Je n’ai jamais rien fait de tel auparavant. J’ai préféré garder non seulement ma vie, mais aussi mes spectacles, assez simples. Je suis un gars simple. Je ne suis pas très compliqué. Mais mon fils Abe, qui travaille avec moi depuis des décennies, est un très bon spécialiste des médias. Il va donc m’aider et nous allons essayer de faire en sorte que ce soit amusant et un peu nostalgique. Nous allons prendre des photos et essayer de donner un sens à ces 50 dernières années. Je ne l’ai jamais fait avant, je n’ai jamais eu une équipe de lumière désignée. Ce n’est pas du rock & roll. C’est toujours un gars avec une guitare. Ça va me perturber parce que je suis assez vieille école, mais il faut changer un peu avec le temps. Je ne sais pas, nous verrons ce qui se passera.
Avez-vous écrit de nouvelles sections de la chanson pour le 50e anniversaire ?
Je n’y ai même pas encore pensé. Je veux dire que je commence à créer comme ce que je pense être une set list parce que les gars de l’éclairage doivent proposer un plan.
La chanson est une grande partie de Thanksgiving pour ma famille. Vous devez entendre des histoires comme ça tout le temps.
Ouais, bien sûr. Je ne sais pas d’où cela vient. Ce n’est certainement pas moi qui l’ai conçu. Je pense que c’est juste l’une de ces coïncidences amusantes et folles que vous avez un événement qui a lieu à Thanksgiving ; par conséquent, il devient associé à la fête. Si je reviens en arrière et que je regarde les visites du site web par exemple, elles connaissent un pic un jour par an. J’ai toujours pensé : » Hé, s’ils doivent passer une de vos chansons à la radio un jour par an, autant que ce soit la plus longue que vous ayez écrite ! «
Dans un article de NPR datant d’il y a 10 ans, vous avez dit que ce n’était pas une chanson anti-guerre, mais que c’était une chanson sur la stupidité.
Bien, je n’ai jamais pensé qu’elle était particulièrement anti-guerre, parce qu’il peut y avoir des moments où la guerre est appropriée. Je ne peux pas penser à beaucoup de fois, mais il y a des fois. Et donc je ne suis pas un idéaliste dans ce sens. Il y a des moments où vous devez faire des choses même si elles vont à l’encontre de ce que vous êtes.

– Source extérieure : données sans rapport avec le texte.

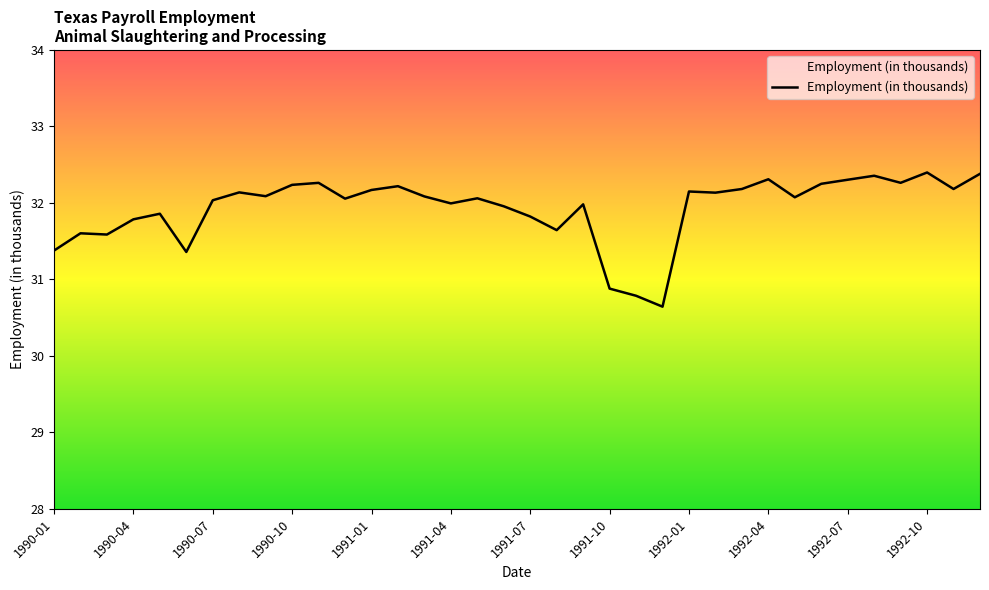

What is the smallest value displayed?

30.6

Je n’ai jamais pensé que « Alice’s Restaurant » était une chanson anti-guerre, mais on ne peut pas mener une guerre en étant aussi stupide. Vous ne réussirez pas la guerre et vous ne réussirez pas non plus d’autres choses. Et je pense que c’est une des leçons qu’il nous reste à apprendre, vous savez ? .
Lors de votre dernière tournée « Alice’s Restaurant » en 2005, la chanson avait une résonance particulière en raison de la guerre en Irak. Y a-t-il des raisons pour lesquelles les gens ont besoin d’entendre cette chanson aujourd’hui ?
Je ne sais pas si c’est le cas ou non, je peux vous dire que ce ne serait pas une décision que je prendrais, mais les spectacles marchent très bien.
Donc vous ne la joueriez pas si vous n’étiez pas obligé ?
J’ai pris l’engagement, il y a des décennies, de le faire à ces anniversaires, alors qu’il y ait 50 000 personnes qui viennent ou 50 personnes qui viennent, je le ferai quand même parce que j’ai dit que je le ferais.
Ecoutez-vous quand c’est à la radio à Thanksgiving ?
Non. Et personne dans ma famille ne le fait non plus. Il y a de meilleures choses à faire pour nous et j’ai des petits-enfants maintenant. Ma petite-fille Serena vient de faire son premier spectacle solo il y a quelques nuits, et elle nous a rejoint sur scène et a fait sauter la maison. Elle a 17 ans, joue de la guitare et chante. J’adore que tous mes enfants jouent et chantent. Je me fiche qu’ils le fassent professionnellement ou non. Mon père m’a dit un jour, quand j’étais très jeune, « La musique sera ta meilleure amie. Apprends à jouer de la guitare, la musique sera ta meilleure amie. » Et il avait absolument raison. Ça n’avait rien à voir avec le fait d’être professionnel ou de jouer sous le porche. Ça n’avait rien à voir avec le genre de musique. Il s’agit de parler une langue que tout le monde peut comprendre dans le monde entier. Et je crois cela, et donc je suis heureux de voir mes enfants et petits-enfants participer à cela.